What I experienced was an interfaith service that incorporated Buddhist principles, African drumming, chanting, sermons and storytelling, singing, meditation and other non-traditional practices. It was multi-ethnic, LGBT-affirming, relaxed and informal (the ministers even kidded each other during individual presentations) and so unlike the strict, obedience of the Catholicism I grew up in. Dare I say it, it was a fun service. We never had fun in the Catholic church. And the messages conveyed today—not preached, conveyed—were just what I needed to hear right now.
I’m not sure when or where I’ll have an opportunity to attend another such service. I don’t know if their ordination entails assuming a position at any established church. But I am interested in having more experiences like this one.
August 2nd, 2005 — Religion and Spirituality
I went to church Sunday.
For me that is a rare occurrence. Not unlike a lot of people I have felt betrayed by organized religion and some of the hateful messages preached by clergy not the least bit interested in my spiritual well-being, but rather the furtherance of their own personal political agenda.
But I digress.
Sunday, I made my way to New York’s venerable Riverside Church, a community rooted in social justice ministering to attend “Revival,” a gathering of enlightened clergy responding to the spiritual pain inflicted by some of their cohorts upon the LGBT community. They made it abundantly clear through sermon, song and other forms of praise that those other clergy do not represent all Christians, nor are they teach the actual message of Jesus Christ.

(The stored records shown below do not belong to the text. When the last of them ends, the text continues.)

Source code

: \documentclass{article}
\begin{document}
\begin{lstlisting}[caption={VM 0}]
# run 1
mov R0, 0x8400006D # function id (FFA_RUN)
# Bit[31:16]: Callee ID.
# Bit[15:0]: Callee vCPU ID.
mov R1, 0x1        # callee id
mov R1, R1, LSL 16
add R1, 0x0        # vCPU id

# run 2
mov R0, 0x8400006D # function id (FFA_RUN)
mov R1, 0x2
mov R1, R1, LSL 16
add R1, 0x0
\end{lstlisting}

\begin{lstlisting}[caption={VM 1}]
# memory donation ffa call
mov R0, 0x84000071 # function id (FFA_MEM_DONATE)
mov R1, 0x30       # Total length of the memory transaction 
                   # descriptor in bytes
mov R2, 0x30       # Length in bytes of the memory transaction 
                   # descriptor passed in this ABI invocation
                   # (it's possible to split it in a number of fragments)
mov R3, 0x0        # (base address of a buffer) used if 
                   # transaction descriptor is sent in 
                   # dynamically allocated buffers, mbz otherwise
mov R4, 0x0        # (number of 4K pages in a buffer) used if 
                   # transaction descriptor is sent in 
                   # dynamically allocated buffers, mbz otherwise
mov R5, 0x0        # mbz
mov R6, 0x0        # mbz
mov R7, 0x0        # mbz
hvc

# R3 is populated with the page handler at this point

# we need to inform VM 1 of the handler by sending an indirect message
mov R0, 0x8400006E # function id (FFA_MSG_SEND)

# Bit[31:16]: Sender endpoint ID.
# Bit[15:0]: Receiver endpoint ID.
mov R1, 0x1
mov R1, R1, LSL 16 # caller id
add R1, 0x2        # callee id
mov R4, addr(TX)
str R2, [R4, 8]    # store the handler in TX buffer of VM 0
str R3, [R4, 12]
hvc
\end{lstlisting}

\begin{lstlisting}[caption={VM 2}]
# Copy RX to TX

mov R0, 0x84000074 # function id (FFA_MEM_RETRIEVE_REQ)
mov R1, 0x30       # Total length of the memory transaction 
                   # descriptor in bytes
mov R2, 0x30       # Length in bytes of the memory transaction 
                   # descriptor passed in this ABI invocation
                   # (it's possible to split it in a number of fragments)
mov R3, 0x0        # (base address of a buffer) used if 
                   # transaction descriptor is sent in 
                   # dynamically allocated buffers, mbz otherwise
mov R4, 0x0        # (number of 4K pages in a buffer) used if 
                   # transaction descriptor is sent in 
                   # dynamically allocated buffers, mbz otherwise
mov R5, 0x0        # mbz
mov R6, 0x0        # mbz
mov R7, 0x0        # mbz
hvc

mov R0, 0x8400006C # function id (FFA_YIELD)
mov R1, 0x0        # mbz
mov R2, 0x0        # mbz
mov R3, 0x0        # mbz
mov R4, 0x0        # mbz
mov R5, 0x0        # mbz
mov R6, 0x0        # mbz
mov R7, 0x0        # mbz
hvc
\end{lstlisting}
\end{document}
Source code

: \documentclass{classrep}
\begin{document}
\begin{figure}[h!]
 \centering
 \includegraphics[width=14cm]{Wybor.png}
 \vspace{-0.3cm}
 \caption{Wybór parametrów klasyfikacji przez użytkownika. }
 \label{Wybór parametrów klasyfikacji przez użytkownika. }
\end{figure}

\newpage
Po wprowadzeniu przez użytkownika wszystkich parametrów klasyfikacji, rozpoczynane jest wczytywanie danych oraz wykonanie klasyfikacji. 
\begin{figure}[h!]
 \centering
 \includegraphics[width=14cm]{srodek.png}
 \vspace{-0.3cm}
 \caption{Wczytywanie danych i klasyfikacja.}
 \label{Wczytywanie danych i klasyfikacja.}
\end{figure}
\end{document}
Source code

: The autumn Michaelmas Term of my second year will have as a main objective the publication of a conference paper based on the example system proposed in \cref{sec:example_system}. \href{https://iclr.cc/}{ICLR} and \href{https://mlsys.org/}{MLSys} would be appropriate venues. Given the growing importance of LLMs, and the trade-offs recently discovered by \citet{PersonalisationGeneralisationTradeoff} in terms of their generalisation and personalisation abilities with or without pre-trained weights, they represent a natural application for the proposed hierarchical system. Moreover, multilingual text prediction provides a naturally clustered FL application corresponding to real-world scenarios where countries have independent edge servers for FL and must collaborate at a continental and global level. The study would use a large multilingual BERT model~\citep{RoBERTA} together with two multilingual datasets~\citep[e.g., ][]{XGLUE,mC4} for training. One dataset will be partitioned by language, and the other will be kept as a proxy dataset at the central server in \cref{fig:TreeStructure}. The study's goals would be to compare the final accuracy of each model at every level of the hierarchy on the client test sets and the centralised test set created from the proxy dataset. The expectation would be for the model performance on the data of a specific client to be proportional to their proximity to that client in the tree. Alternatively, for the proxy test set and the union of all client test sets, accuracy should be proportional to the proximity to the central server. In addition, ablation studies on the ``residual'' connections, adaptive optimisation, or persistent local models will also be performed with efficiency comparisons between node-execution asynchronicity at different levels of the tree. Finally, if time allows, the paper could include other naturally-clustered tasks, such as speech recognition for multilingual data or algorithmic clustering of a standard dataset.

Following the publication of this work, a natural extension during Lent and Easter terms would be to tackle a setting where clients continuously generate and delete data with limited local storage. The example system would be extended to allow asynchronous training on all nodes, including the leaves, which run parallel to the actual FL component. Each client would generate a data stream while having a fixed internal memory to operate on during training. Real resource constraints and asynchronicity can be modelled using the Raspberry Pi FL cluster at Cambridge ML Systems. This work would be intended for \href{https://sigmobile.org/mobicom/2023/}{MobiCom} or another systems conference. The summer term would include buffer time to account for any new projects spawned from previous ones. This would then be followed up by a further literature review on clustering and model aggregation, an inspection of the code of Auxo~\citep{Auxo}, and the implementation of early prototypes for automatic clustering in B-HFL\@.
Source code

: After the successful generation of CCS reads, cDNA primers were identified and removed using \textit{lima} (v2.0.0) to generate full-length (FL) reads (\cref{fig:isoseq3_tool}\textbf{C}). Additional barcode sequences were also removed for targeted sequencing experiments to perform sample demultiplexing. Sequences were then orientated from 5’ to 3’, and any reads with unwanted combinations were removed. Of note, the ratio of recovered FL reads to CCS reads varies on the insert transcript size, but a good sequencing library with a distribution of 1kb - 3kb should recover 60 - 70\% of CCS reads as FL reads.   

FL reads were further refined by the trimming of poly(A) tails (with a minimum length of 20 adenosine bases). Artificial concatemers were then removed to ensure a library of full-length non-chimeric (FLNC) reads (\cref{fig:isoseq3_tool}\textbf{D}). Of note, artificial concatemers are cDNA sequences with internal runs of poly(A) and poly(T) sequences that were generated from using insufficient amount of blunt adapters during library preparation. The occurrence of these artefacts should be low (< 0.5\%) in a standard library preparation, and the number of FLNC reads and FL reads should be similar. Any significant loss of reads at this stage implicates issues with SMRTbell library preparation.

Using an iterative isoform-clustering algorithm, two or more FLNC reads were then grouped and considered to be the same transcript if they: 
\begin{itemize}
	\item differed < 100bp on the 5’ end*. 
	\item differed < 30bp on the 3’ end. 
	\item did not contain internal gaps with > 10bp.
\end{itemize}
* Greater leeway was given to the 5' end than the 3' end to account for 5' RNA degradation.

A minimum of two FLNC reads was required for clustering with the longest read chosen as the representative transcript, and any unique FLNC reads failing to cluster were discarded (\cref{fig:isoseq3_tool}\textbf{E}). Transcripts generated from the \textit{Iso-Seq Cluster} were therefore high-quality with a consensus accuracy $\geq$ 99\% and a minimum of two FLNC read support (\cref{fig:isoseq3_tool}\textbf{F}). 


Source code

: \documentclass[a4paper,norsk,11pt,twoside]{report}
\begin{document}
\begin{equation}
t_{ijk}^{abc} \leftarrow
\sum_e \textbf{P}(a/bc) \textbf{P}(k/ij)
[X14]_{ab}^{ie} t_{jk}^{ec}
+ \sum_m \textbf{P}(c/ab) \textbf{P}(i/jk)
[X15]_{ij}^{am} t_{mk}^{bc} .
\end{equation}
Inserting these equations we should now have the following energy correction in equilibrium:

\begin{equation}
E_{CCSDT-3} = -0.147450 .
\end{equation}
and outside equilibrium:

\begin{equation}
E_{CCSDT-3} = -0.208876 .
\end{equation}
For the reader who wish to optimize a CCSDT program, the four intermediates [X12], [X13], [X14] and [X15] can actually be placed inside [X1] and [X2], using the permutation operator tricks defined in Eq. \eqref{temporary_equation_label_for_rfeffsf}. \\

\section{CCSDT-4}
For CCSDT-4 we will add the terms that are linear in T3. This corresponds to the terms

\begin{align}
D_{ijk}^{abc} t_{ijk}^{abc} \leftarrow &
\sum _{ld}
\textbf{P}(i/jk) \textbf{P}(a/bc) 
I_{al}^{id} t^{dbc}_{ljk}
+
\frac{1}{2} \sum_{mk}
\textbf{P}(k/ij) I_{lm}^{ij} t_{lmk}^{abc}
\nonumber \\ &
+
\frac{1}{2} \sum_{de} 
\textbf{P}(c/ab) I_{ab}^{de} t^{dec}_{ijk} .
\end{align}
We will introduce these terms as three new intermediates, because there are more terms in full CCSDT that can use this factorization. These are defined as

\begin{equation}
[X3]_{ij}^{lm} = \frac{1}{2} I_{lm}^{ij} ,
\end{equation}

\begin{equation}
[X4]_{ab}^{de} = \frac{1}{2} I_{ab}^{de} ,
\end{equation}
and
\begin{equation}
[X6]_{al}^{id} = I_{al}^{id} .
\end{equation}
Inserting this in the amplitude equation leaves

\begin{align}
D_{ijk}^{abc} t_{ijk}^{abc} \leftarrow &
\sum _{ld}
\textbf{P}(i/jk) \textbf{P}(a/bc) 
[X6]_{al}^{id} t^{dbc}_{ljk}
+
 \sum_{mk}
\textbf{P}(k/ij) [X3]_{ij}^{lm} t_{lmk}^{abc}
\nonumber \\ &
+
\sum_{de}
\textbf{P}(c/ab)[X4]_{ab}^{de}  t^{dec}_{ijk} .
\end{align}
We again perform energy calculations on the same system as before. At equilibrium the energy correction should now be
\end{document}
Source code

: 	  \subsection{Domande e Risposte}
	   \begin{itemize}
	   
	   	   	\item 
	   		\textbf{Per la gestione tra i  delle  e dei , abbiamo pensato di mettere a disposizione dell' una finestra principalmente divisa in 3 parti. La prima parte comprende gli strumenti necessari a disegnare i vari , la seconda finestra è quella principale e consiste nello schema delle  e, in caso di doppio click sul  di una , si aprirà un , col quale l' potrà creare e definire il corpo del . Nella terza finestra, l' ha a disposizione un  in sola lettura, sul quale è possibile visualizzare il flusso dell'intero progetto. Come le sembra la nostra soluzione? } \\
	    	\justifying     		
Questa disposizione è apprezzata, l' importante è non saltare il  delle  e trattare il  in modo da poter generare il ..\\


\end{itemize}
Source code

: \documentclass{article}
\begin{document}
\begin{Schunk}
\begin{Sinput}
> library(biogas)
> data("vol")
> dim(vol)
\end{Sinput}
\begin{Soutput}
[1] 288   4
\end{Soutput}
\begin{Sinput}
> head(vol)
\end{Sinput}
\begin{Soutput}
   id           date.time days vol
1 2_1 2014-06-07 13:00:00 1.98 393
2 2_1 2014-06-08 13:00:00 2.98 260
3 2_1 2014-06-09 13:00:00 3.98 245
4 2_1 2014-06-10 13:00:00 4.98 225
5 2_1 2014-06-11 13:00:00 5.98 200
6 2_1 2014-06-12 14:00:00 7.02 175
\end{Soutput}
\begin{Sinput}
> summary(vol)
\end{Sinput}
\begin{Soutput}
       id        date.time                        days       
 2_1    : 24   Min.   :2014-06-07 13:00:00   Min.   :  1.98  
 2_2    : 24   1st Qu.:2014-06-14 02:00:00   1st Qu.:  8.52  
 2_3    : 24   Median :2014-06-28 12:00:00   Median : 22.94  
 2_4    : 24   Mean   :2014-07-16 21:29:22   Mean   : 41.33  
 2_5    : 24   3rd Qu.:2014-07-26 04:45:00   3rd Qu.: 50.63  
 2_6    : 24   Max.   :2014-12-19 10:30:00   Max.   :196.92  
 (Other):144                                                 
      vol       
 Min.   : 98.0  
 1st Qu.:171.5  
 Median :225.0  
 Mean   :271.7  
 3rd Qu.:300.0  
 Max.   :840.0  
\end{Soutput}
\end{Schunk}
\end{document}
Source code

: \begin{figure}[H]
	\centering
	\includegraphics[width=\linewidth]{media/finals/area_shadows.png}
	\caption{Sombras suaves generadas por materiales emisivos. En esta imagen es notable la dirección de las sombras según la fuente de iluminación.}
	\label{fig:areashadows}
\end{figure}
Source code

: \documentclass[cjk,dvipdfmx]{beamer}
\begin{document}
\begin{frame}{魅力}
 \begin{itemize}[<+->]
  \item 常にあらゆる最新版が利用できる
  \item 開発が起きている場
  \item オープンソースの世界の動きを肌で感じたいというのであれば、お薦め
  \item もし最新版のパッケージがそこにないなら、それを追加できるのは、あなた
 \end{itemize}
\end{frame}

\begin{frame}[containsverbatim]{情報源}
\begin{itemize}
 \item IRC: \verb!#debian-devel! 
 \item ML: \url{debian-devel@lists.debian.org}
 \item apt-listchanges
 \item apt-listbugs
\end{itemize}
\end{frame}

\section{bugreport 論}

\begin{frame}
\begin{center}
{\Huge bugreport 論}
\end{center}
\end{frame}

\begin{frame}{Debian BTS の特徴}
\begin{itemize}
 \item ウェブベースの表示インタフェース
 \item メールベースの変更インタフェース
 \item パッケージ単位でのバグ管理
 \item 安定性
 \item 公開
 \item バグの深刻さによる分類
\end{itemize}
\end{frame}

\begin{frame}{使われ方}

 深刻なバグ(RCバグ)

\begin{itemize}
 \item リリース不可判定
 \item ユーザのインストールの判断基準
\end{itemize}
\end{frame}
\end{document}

Others have reported on the day in more detail, so I’ll give my personal impressions. I, and many others in attendance, needed to hear this message. More people not present need to hear this as well. Because too many confused individuals have hijacked church communities and turned them into political entities, espousing views never once uttered by Jesus, many of us have turned our backs. As a result, many of us are experiencing an absence of faith and a restless spirit, an inability to connect to anyone or anything of substance, while maintaining a strong, innate desire to do so.
What started out as an event to honor the many victims of the physical violence that results of too many negative messages in the universe, turned into a call for us to reclaim our right to be who we are, find connection to whatever God we pray to, and fight against these misguided and hurtful messages not with more violence but with love, compassion and understanding. In other words, we in the LGBT community, when confronted by misguided bigotry, must learn to “hate the sin, but love the sinner.”
This was the first event of its kind and hopefully there will be more, so that more people will embrace this approach. To overcome lies, you need the truth; to conquer hate, you need love. To defeat those who use a supposed spiritual foundation for all of their arguments requires a closer relationship with a higher power.